Researchers have discovered a new method to "hijack" AI-powered voice and audio tools using imperceptible sounds embedded in audio. This technique, called AudioHijack, has an average success rate of 79-96% against 13 leading open models, including commercial services from Microsoft and Mistral. The researchers created modified audio clips that can manipulate a model's behavior without the user's knowledge, forcing it to execute unauthorized commands such as downloading files or sending emails containing user data.

The team tested their approach by targeting generative models capable of producing responses and taking actions. They used an optimization algorithm to repeatedly tweak an audio clip until the model did what the attacker wanted, a process that can be done in just half an hour. The researchers were able to coax models into conducting sensitive web searches, downloading files from attacker-controlled sources, and sending emails containing user data.

The study's lead author says that the technique exploits a critical security flaw in large audio-language models (LALMs) design: the ability to receive instructions in audio format can be used to hide malicious instructions.

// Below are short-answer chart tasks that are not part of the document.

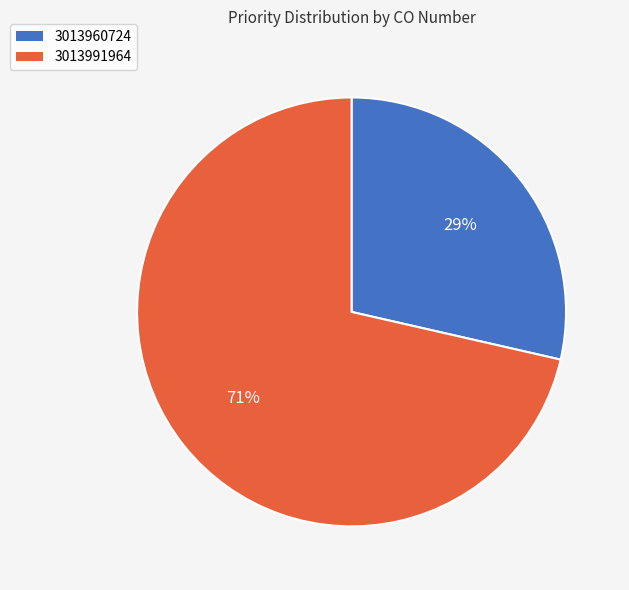

Is there a majority slice in this chart?

Yes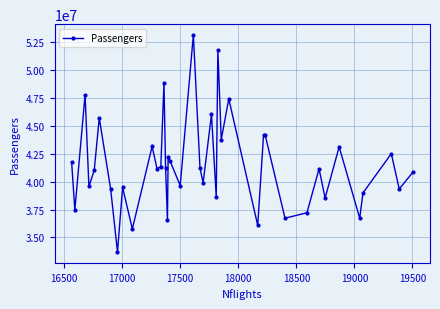

What is the minimum value shown in the chart?

33688621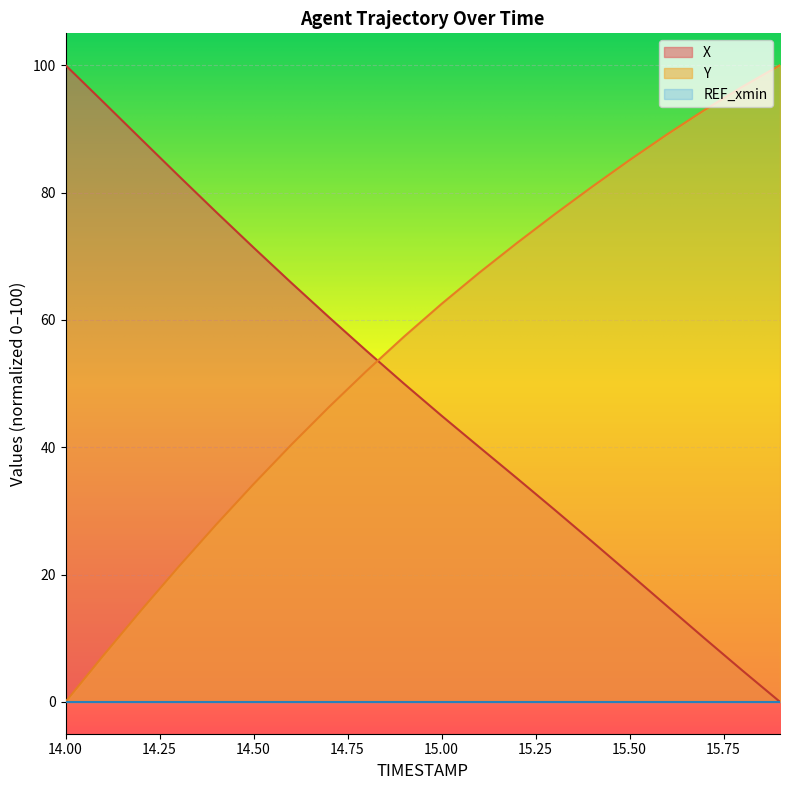

What is the label of the 13th point from the right?

14.7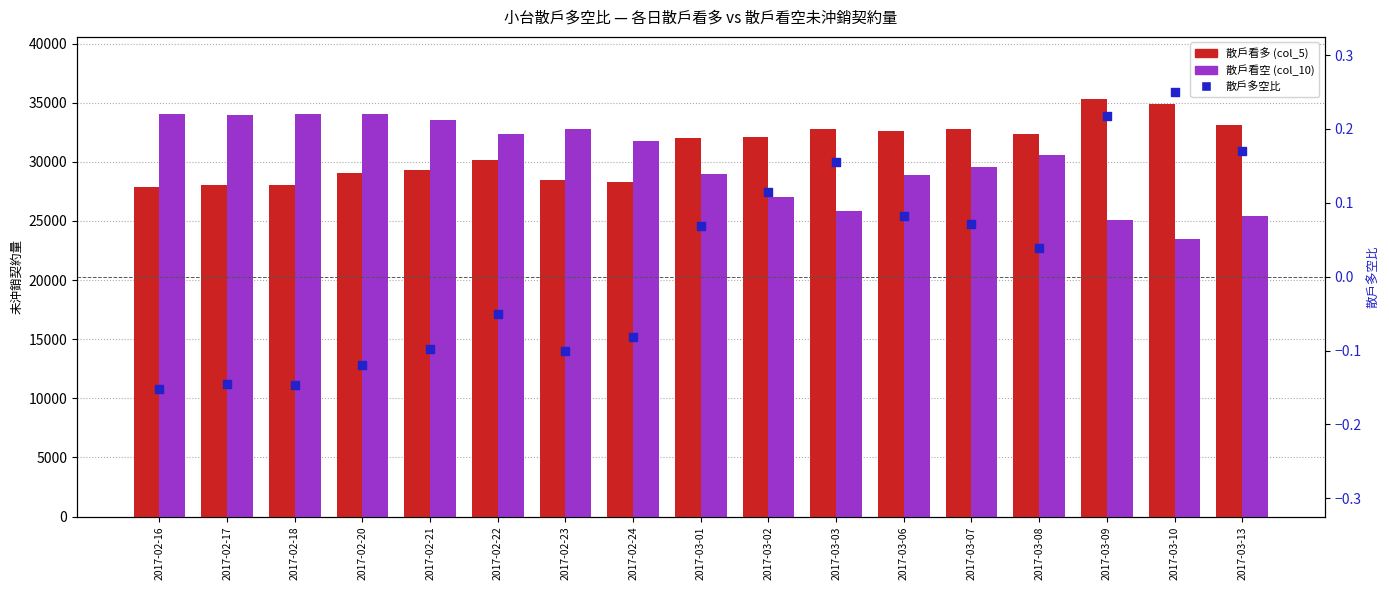

Which series has the largest Y range (max minus min)?

散戶看空 (col_10)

The researchers also demonstrated the ability to inject their malicious audio into a live voice chat with an AI in real-time.

The study's findings have significant implications for the security of AI-powered voice and audio tools, which are increasingly being integrated into our daily lives. The researchers note that common defenses such as providing models with examples of malicious instructions or asking them to reflect on whether their response matched the user's intent were ineffective against AudioHijack attacks.